Extracted material START

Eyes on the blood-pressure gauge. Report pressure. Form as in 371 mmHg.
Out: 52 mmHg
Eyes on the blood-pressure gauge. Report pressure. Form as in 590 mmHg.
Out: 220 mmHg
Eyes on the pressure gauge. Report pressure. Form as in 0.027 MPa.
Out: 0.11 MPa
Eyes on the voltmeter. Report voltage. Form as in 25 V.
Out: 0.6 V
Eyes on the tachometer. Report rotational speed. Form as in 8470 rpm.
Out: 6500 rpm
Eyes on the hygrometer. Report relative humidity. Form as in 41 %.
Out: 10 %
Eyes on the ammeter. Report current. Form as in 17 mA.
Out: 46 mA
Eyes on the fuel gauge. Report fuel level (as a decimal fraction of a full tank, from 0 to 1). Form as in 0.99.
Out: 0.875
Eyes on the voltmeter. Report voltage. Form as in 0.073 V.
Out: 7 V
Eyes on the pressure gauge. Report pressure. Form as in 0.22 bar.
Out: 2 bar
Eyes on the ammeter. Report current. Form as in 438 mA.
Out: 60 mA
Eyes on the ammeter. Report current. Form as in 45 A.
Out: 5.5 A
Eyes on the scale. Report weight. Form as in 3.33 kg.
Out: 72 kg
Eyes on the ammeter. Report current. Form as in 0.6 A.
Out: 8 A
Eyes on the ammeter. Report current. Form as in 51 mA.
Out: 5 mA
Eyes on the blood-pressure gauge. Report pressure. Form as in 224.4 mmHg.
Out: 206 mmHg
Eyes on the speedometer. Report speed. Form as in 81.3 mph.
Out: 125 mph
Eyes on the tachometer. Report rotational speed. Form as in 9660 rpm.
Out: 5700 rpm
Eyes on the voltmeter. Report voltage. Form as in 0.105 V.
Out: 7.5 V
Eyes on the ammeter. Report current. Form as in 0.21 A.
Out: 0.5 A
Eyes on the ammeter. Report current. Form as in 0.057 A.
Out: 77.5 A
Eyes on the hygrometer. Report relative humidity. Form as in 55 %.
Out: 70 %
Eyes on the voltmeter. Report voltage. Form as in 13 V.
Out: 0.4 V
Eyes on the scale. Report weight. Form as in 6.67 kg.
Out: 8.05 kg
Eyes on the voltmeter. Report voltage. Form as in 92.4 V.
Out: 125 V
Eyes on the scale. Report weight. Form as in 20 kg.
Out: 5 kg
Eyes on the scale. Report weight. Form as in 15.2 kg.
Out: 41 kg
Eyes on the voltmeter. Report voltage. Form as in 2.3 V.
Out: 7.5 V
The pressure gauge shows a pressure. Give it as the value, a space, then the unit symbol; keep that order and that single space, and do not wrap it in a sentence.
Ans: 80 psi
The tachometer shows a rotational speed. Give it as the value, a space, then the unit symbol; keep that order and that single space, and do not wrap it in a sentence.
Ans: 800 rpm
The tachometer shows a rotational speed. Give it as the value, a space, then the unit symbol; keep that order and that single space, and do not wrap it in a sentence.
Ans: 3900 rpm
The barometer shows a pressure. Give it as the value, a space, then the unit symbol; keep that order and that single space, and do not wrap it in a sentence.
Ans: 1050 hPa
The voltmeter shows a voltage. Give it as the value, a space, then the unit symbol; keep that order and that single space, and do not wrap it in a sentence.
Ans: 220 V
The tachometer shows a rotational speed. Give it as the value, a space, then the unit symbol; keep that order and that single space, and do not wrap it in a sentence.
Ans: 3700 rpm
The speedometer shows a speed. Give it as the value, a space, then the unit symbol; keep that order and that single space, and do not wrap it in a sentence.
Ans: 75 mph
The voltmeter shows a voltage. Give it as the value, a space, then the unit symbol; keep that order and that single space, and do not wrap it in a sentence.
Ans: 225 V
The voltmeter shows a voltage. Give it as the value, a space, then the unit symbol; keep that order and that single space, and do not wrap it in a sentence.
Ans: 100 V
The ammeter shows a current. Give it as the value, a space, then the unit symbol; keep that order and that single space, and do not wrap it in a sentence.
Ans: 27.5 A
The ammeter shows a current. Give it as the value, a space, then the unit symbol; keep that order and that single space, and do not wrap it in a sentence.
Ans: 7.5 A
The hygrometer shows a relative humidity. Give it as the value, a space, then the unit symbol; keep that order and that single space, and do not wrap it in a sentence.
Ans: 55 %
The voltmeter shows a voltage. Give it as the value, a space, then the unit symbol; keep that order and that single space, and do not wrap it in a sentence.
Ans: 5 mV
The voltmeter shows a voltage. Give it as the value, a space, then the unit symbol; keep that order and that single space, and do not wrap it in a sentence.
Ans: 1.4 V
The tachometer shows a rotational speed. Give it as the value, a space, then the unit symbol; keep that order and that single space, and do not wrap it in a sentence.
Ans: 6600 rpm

Extracted material END

▸ Action item
Please count the lines in the rows above that contain the string "hygrometer", treating uppercase and lowercase as different, and reply with the number alone.

▸ Task solution
3